Frente a las puertas del antiguo Etchmiadzin, en una colina bañada por el sol, se alza la iglesia de Santa Hripsime – un monumento de piedra al amor por Dios, más fuerte que el miedo y la muerte. La leyenda cuenta la historia de la bella Hripsime, cuyo corazón pertenecía a la fe y no a las pasiones terrenales. El rey Tiridates III, cautivado por su belleza, le ofreció su mano y su trono. Hripsime se negó, eligiendo el camino del servicio a Cristo. Furioso, el rey ordenó que fuera torturada y ejecutada, y la tierra empapada con su sangre se volvió sagrada.
En el siglo VII se levantó aquí un templo para guardar su memoria y descanso eterno. Sus imponentes muros de piedra reflejan la grandeza de la arquitectura armenia con planta de cruz y cúpula central, y su silueta austera, visible desde lejos, parece llamar al viajero.
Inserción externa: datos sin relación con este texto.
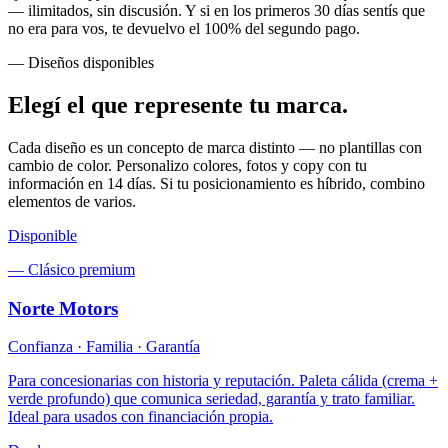
— ilimitados, sin discusión. Y si en los primeros 30 días sentís que
no era para vos, te devuelvo el 100% del segundo pago.
— Diseños disponibles
Elegí el que represente
tu marca
.
Cada diseño es un concepto de marca distinto — no plantillas con
cambio de color. Personalizo colores, fotos y copy con tu
información en 14 días. Si tu posicionamiento es híbrido, combino
elementos de varios.
Disponible
—
Clásico premium
Norte Motors
Confianza · Familia · Garantía
Para concesionarias con historia y reputación. Paleta cálida (crema +
verde profundo) que comunica seriedad, garantía y trato familiar.
Ideal para usados con financiación propia.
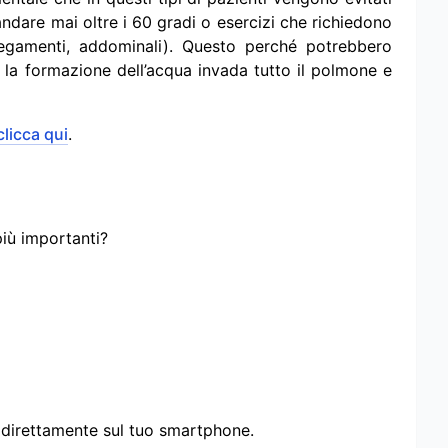
andare mai oltre i 60 gradi o esercizi che richiedono
iegamenti, addominali). Questo perché potrebbero
 la formazione dell’acqua invada tutto il polmone e
clicca qui
.
più importanti?
i direttamente sul tuo smartphone.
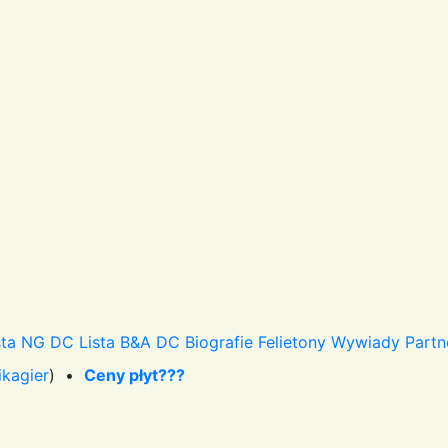
sta NG DC
Lista B&A DC
Biografie
Felietony
Wywiady
Partn
ikagier
) •
Ceny płyt???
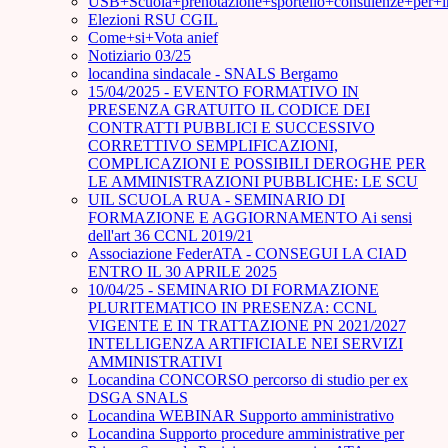
USB+Scuola+prenotazione+sportello+consulenze+per+
Elezioni RSU CGIL
Come+si+Vota anief
Notiziario 03/25
locandina sindacale - SNALS Bergamo
15/04/2025 - EVENTO FORMATIVO IN
PRESENZA GRATUITO IL CODICE DEI
CONTRATTI PUBBLICI E SUCCESSIVO
CORRETTIVO SEMPLIFICAZIONI,
COMPLICAZIONI E POSSIBILI DEROGHE PER
LE AMMINISTRAZIONI PUBBLICHE: LE SCU
UIL SCUOLA RUA - SEMINARIO DI
FORMAZIONE E AGGIORNAMENTO Ai sensi
dell'art 36 CCNL 2019/21
Associazione FederATA - CONSEGUI LA CIAD
ENTRO IL 30 APRILE 2025
10/04/25 - SEMINARIO DI FORMAZIONE
PLURITEMATICO IN PRESENZA: CCNL
VIGENTE E IN TRATTAZIONE PN 2021/2027
INTELLIGENZA ARTIFICIALE NEI SERVIZI
AMMINISTRATIVI
Locandina CONCORSO percorso di studio per ex
DSGA SNALS
Locandina WEBINAR Supporto amministrativo
Locandina Supporto procedure amministrative per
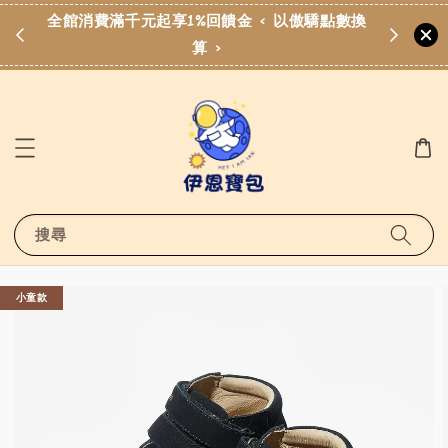
費滿
全館消費滿千元起享1%回饋金 < 以傲驕點數換
算 >
搜尋
小童款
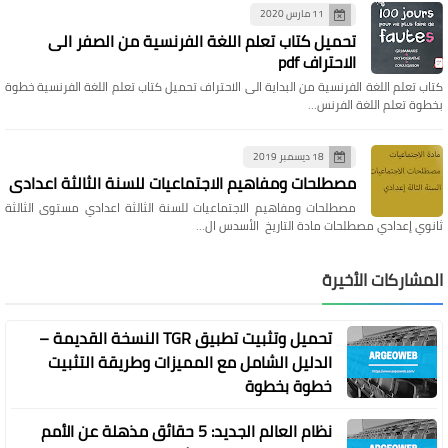
11 مارس 2020
تحميل كتاب تعلم اللغة الفرنسية من الصفر الى
الاحتراف pdf
كتاب تعلم اللغة الفرنسية من البداية الى الاحتراف تحميل كتاب تعلم اللغة الفرنسية خطوة
بخطوة تعلم اللغة الفرنس…
18 ديسمبر 2019
مصطلحات ومفاهيم الاجتماعيات للسنة الثالثة اعدادي
مصطلحات ومفاهيم الاجتماعيات للسنة الثالثة اعدادي مستوى الثالثة
ثانوي إعدادي مصطلحات مادة التاريخ الأسدس ال…
المشاركات الأخيرة
تحميل وتثبيت تطبيق TGR النسخة القديمة –
الدليل الشامل مع المميزات وطريقة التثبيت
خطوة بخطوة
نظام العالم الجديد: 5 حقائق مذهلة عن الأمم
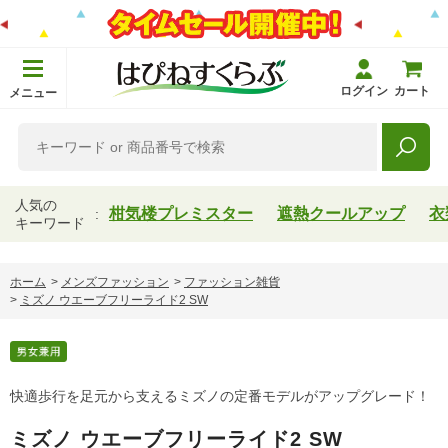
ログイン
カート
メニュー
人気の
柑気楼プレミスター
遮熱クールアップ
衣
キーワード
ホーム
>
メンズファッション
>
ファッション雑貨
>
ミズノ ウエーブフリーライド2 SW
快適歩行を足元から支えるミズノの定番モデルがアップグレード！
ミズノ ウエーブフリーライド2 SW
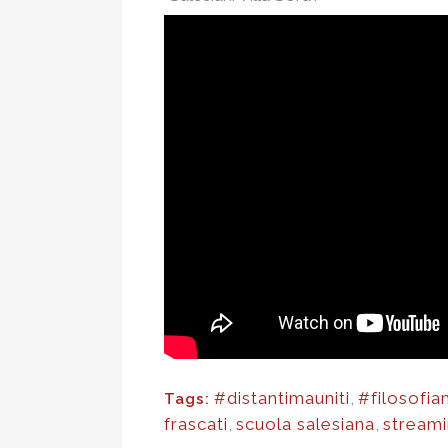
#distantimauniti
,
#filosofi
Tags:
frascati
,
scuola salesiana
,
stream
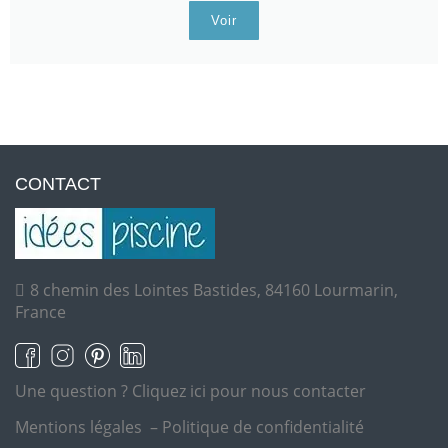
Voir
CONTACT
8 chemin des Lointes Bastides, 84160 Lourmarin,
France
Une question ?
Cliquez ici pour nous contacter
Mentions légales
–
Politique de confidentialité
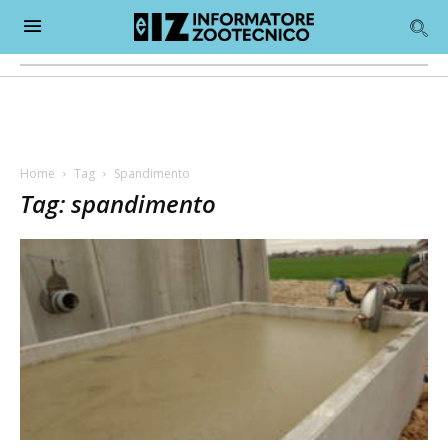
Home
Tag
Spandimento
Tag: spandimento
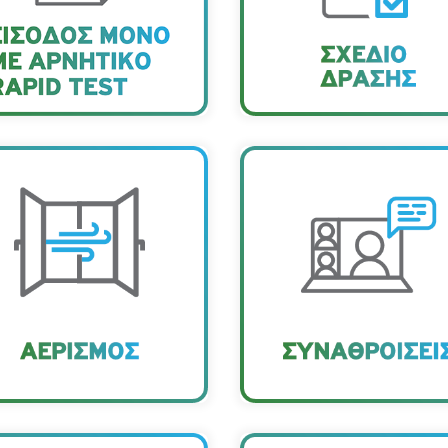
εργαζομένους ανά τακτά
παρακολούθηση και ενηµέ
χρονικά διαστήματα.
για τα σχετικά θέµατα.
ι χώροι µας αερίζονται
Η επικοινωνία και οι συνεργασίες,
διαρκώς από ανοιχτά
και εντός Εταιρείας, γίνονται µ
εναλλακτικους τρόπους όπω
άθυρα, ακόµη και όταν
τηλέφωνο, email, τηλεδιάσκεψ
α κλιµατιστικά είναι σε
Αποφεύγουµε τις επισκέψεις σ
γραφεία άλλων συναδέλφων.
λειτουργία.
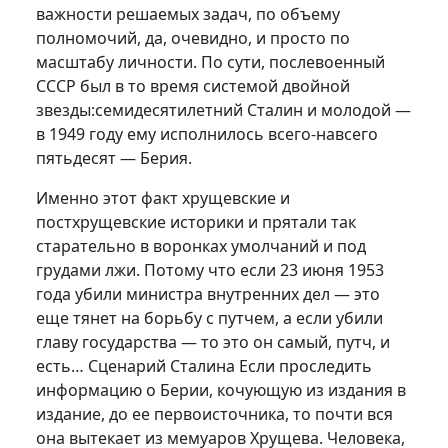
важности решаемых задач, по объему
полномочий, да, очевидно, и просто по
масштабу личности. По сути, послевоенный
СССР был в то время системой двойной
звезды:семидесятилетний Сталин и молодой —
в 1949 году ему исполнилось всего-навсего
пятьдесят — Берия.
Именно этот факт хрущевские и
постхрущевские историки и прятали так
старательно в воронках умолчаний и под
грудами лжи. Потому что если 23 июня 1953
года убили министра внутренних дел — это
еще тянет на борьбу с путчем, а если убили
главу государства — то это он самый, путч, и
есть… Сценарий Сталина Если проследить
информацию о Берии, кочующую из издания в
издание, до ее первоисточника, то почти вся
она вытекает из мемуаров Хрущева. Человека,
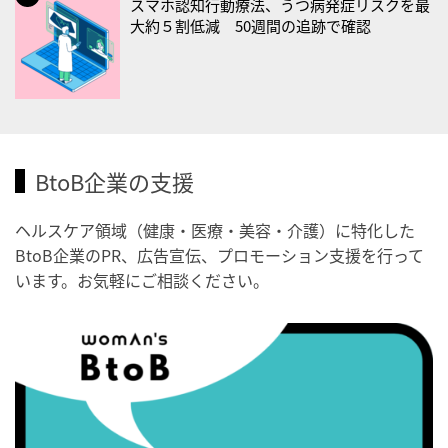
スマホ認知行動療法、うつ病発症リスクを最
・歯ヂカラ探究月間
大約５割低減 50週間の追跡で確認
・職場の健康診断実施強化月間
2026/09/03(木)
・がん征圧月間
・世界アルツハイマー月間
BtoB企業の支援
・健康増進普及月間
・歯ヂカラ探究月間
ヘルスケア領域（健康・医療・美容・介護）に特化した
・職場の健康診断実施強化月間
BtoB企業のPR、広告宣伝、プロモーション支援を行って
・秋の睡眠の日
います。お気軽にご相談ください。
2026/09/04(金)
・がん征圧月間
・世界アルツハイマー月間
・健康増進普及月間
・歯ヂカラ探究月間
・職場の健康診断実施強化月間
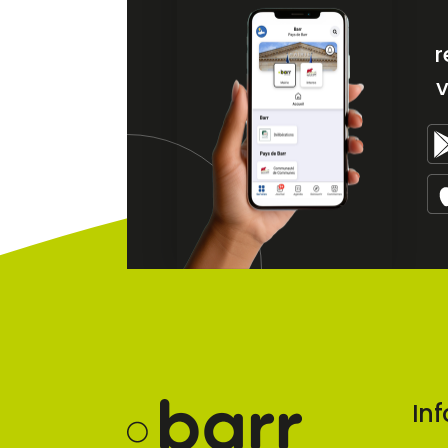
r
v
Inf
Dentro, bajo el altar, reposan las reliquias de la mártir, y quien reza aquí siente la fuerza de su espíritu.
Ya sea peregrino o visitante casual, cada uno se marcha con la sensación de haber tocado lo eterno. Hoy, incluida en la Lista del Patrimonio Mundial de la UNESCO, la iglesia de Santa Hripsime sigue siendo un faro de fe y un símbolo de devoción inquebrantable a los ideales por los que entregó su vida.